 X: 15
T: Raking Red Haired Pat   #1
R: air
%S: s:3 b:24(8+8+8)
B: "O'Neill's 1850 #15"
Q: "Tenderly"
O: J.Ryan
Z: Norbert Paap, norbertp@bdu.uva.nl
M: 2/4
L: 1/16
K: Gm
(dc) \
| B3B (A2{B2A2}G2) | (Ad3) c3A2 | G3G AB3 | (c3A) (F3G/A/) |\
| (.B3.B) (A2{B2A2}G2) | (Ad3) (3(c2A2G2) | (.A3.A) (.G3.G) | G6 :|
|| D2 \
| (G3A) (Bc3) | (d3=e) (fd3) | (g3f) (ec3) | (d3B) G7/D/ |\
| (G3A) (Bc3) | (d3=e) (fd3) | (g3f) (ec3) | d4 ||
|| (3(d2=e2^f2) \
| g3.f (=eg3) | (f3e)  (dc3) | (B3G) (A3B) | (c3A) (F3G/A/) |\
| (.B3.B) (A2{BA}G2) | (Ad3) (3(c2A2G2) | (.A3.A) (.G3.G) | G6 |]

--

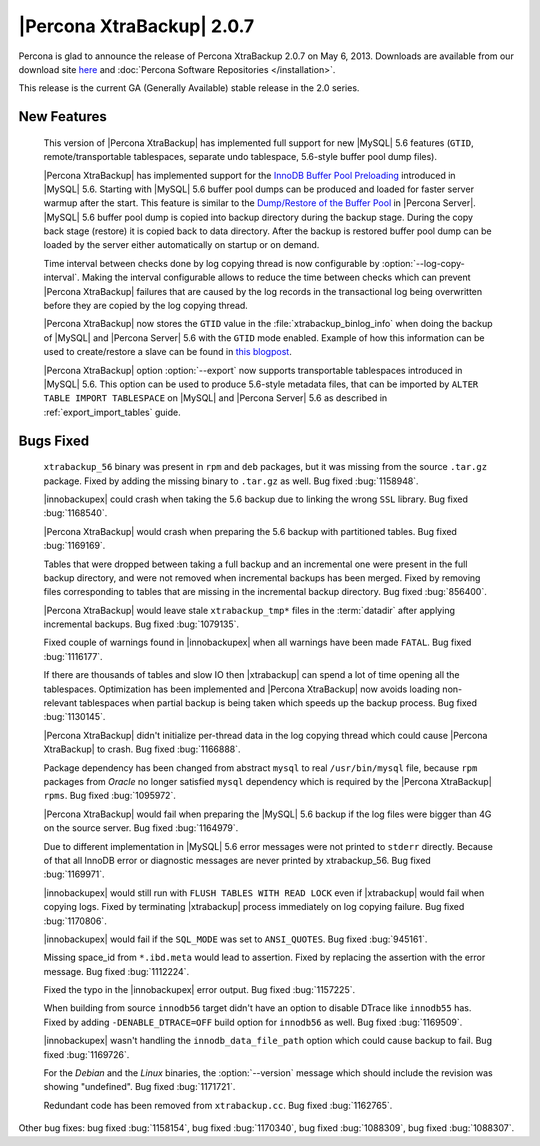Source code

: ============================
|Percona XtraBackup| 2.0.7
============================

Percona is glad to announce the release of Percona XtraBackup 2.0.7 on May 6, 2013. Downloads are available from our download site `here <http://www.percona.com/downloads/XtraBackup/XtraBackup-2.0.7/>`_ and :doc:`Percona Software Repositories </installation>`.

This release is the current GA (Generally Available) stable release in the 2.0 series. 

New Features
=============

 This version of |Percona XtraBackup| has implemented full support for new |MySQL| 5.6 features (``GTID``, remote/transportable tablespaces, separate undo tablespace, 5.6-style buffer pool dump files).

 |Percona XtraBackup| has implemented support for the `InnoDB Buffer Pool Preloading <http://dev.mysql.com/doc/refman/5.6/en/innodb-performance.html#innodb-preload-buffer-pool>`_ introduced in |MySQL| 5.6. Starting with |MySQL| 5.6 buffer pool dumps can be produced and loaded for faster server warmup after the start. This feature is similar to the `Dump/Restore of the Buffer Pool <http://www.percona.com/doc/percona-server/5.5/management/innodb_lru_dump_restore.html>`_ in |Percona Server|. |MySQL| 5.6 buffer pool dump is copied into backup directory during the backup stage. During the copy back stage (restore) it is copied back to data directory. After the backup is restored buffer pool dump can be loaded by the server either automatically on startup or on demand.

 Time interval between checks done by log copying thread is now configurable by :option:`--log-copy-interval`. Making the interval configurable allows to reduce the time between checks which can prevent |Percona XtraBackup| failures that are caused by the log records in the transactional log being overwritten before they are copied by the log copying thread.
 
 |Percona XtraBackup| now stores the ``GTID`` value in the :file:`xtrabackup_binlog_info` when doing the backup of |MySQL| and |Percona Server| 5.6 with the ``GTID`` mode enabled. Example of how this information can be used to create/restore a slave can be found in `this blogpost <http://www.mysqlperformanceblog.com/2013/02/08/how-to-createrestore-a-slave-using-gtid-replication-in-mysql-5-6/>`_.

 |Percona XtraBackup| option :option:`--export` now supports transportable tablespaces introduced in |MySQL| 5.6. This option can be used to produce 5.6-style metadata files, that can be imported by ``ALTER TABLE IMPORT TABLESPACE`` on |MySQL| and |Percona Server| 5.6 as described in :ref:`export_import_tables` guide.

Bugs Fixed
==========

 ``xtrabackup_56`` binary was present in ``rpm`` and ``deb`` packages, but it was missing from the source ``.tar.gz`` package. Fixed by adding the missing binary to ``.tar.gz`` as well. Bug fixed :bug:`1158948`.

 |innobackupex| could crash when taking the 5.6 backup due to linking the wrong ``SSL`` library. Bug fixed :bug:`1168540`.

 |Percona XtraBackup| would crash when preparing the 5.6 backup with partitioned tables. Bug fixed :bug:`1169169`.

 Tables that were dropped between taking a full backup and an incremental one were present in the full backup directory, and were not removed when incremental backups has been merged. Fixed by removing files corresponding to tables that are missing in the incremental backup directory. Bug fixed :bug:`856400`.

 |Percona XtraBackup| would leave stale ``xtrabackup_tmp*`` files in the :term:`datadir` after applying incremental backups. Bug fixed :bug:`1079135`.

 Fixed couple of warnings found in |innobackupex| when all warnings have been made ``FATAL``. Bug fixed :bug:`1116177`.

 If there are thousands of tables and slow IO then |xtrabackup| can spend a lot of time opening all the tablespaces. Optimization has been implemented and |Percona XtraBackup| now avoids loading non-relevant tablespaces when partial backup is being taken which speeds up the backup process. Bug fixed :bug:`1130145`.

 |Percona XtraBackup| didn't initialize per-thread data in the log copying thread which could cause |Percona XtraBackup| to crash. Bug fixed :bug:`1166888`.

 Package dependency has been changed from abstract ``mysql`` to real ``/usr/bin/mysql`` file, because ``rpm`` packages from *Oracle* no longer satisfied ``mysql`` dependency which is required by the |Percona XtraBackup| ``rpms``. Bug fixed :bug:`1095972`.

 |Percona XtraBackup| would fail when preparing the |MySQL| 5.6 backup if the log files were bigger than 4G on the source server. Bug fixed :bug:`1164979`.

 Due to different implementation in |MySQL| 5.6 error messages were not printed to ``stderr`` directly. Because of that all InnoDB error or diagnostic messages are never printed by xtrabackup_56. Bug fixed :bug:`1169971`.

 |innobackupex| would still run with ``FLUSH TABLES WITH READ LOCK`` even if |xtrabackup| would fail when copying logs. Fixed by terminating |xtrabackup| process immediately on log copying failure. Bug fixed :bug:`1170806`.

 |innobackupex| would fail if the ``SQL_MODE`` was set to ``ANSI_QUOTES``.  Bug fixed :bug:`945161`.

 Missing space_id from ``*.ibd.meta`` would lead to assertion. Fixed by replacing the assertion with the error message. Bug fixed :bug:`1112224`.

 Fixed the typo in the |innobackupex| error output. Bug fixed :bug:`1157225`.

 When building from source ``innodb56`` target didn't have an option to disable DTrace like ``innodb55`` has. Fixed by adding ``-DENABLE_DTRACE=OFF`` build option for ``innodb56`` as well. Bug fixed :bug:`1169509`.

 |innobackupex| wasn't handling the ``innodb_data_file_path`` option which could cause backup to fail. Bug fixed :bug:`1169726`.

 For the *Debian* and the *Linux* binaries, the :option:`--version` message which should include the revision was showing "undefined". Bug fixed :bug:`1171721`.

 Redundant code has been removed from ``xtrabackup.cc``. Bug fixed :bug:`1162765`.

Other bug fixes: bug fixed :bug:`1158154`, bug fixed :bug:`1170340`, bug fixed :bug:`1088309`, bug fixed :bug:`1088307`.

**What is expected**.
Look above for the line with "(.G3.G) | G6 :|" and the line with "(.G3.G) | G6 |]". Retype those two lines and every line between them exactly, adding nothing.

**Answer for this exercise**.
| (.B3.B) (A2{B2A2}G2) | (Ad3) (3(c2A2G2) | (.A3.A) (.G3.G) | G6 :|
|| D2 \
| (G3A) (Bc3) | (d3=e) (fd3) | (g3f) (ec3) | (d3B) G7/D/ |\
| (G3A) (Bc3) | (d3=e) (fd3) | (g3f) (ec3) | d4 ||
|| (3(d2=e2^f2) \
| g3.f (=eg3) | (f3e)  (dc3) | (B3G) (A3B) | (c3A) (F3G/A/) |\
| (.B3.B) (A2{BA}G2) | (Ad3) (3(c2A2G2) | (.A3.A) (.G3.G) | G6 |]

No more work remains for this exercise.